WORK TO COMPLETE:
Reproduce verbatim the passage below on the sovereignty rights of Maine's Wabanaki Nations, from its first sentence through its last.

PASSAGE FOR REVIEW:
----
This comes in the midst of multiple attempts to address the concerns of Maine’s indigenous nations that the Indian Claims Act Of 1980 gives them fewer sovereignty rights than the other 570 tribes recognized in the United States.
It’s an unfairness that Chief Kirk Francis of the Penobscot Nation insists needs to be addressed, telling state lawmakers:
The Wabanaki Nations have spent the past 40 years being treated like second-class sovereigns. We have watched out-of-state corporations come in and thrive by doing the very things that we should be able to do but for the settlement acts.
Governor Mills has opposed other attempts at righting this wrong, so her support of this latest amendment has turned a few heads.
----
RECORDED DATA:
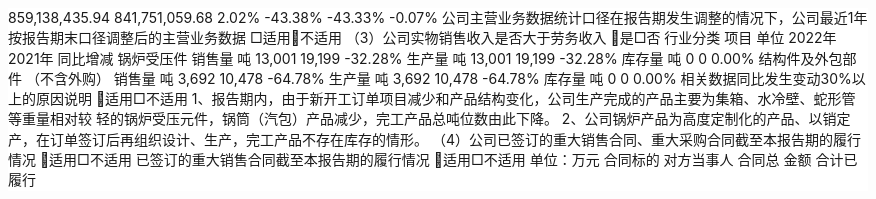 859,138,435.94
841,751,059.68
2.02%
-43.38%
-43.33%
-0.07%
公司主营业务数据统计口径在报告期发生调整的情况下，公司最近1年按报告期末口径调整后的主营业务数据
□适用不适用
（3）公司实物销售收入是否大于劳务收入
是□否
行业分类
项目
单位
2022年
2021年
同比增减
锅炉受压件
销售量
吨
13,001
19,199
-32.28%
生产量
吨
13,001
19,199
-32.28%
库存量
吨
0
0
0.00%
结构件及外包部件
（不含外购）
销售量
吨
3,692
10,478
-64.78%
生产量
吨
3,692
10,478
-64.78%
库存量
吨
0
0
0.00%
相关数据同比发生变动30%以上的原因说明
适用□不适用
1、报告期内，由于新开工订单项目减少和产品结构变化，公司生产完成的产品主要为集箱、水冷壁、蛇形管等重量相对较
轻的锅炉受压元件，锅筒（汽包）产品减少，完工产品总吨位数由此下降。
2、公司锅炉产品为高度定制化的产品、以销定产，在订单签订后再组织设计、生产，完工产品不存在库存的情形。
（4）公司已签订的重大销售合同、重大采购合同截至本报告期的履行情况
适用□不适用
已签订的重大销售合同截至本报告期的履行情况
适用□不适用
单位：万元
合同标的
对方当事人
合同总
金额
合计已履行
----
SOLUTION FOR THIS PROBLEM:
This comes in the midst of multiple attempts to address the concerns of Maine’s indigenous nations that the Indian Claims Act Of 1980 gives them fewer sovereignty rights than the other 570 tribes recognized in the United States.
It’s an unfairness that Chief Kirk Francis of the Penobscot Nation insists needs to be addressed, telling state lawmakers:
The Wabanaki Nations have spent the past 40 years being treated like second-class sovereigns. We have watched out-of-state corporations come in and thrive by doing the very things that we should be able to do but for the settlement acts.
Governor Mills has opposed other attempts at righting this wrong, so her support of this latest amendment has turned a few heads.